Léon accorde tant de place à cette relation, que l’on pourrait difficilement réduire le film à l’action. Sur plus de deux heures, on ne compte que trois scènes un peu violentes, et ce n’est clairement pas le sujet principal de Luc Besson, même si ces scènes ont marqué les esprits. Force est de constater que le cinéaste frappe fort avec ces explosions de violence qui sont d’autant plus réussies qu’elles sont rares et bien préparées par le scénario. On les attend et on n’est pas déçu : sans faire dans l’originalité extrême, le film est d’une efficacité redoutable et le réalisateur manie à la perfection tous les moyens à sa disposition. La mise en scène est précise, les acteurs impeccables et on comprend sans peine pourquoi Léon a des allures de films cultes. Par certains aspects, on retrouve des idées du cinéma de Quentin Tarantino et notamment de Pulp Fiction sorti, de manière assez étonnante, la même année. Dans cette manière de faire patienter les spectateurs avant de leur offrir des explosions de violence, dans l’usage de la musique aussi par moments, on peut noter quelques points communs, mais malheureusement, Luc Besson n’a pas le même talent. De fait, Léon souffre aussi de quelques points faibles, à commencer par une mise en scène un peu lourde. Le cinéaste aime exploiter certains artifices qui fonctionnent d’ailleurs très bien, mais qu’il ne sait pas toujours doser. Quelques scènes en font trop, que ce soit trop de violence, ou trop de sentimentalisme, et un coupable évident est à chercher du côté de la musique. Eric Serra est un excellent compositeur, mais sa bande originale est trop présente, si bien qu’elle devient un peu pesante. On sent que le réalisateur veut renforcer le message à tout prix, mais c’est parfois redondant, à tel point que les scènes les plus fortes sont celles ou la musique se fait enfin plus discrète.

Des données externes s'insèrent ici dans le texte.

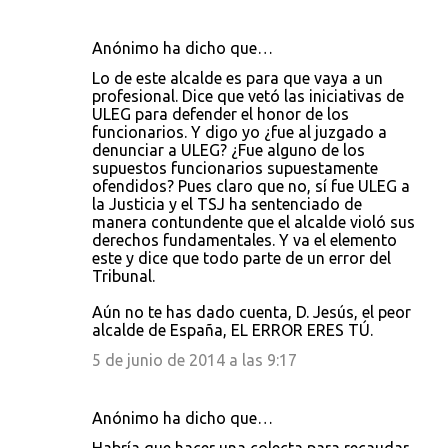
Anónimo ha dicho que…
Lo de este alcalde es para que vaya a un
profesional. Dice que vetó las iniciativas de
ULEG para defender el honor de los
funcionarios. Y digo yo ¿fue al juzgado a
denunciar a ULEG? ¿Fue alguno de los
supuestos funcionarios supuestamente
ofendidos? Pues claro que no, sí fue ULEG a
la Justicia y el TSJ ha sentenciado de
manera contundente que el alcalde violó sus
derechos fundamentales. Y va el elemento
este y dice que todo parte de un error del
Tribunal.
Aún no te has dado cuenta, D. Jesús, el peor
alcalde de España, EL ERROR ERES TÚ.
5 de junio de 2014 a las 9:17
Anónimo ha dicho que…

Même si on peut critiquer quelques aspects du film, Léon reste un divertissement extrêmement efficace. Son couple principal est étonnant et on s’attendrait à un film plus porté sur l’action : Luc Besson parvient à nous surprendre, ce qui est un excellent point. Les scènes d’action ne sont pas en reste pourtant et là encore, le réalisateur prouve qu’il a un excellent sens de la mise en scène, avec quelques moments devenus cultes. Et même si la musique est trop présente et pesante, il y a une prestation qui nous permet de tout oublier : celle de Gary Oldman. L’acteur encore jeune est éblouissant dans son rôle de flic ripoux complètement dingue. Léon mérite d’être (re)vu uniquement pour les scènes où il intervient et on comprend sans peine pourquoi Luc Besson l’a à nouveau embauché dans son film suivant, Le Cinquième Élément.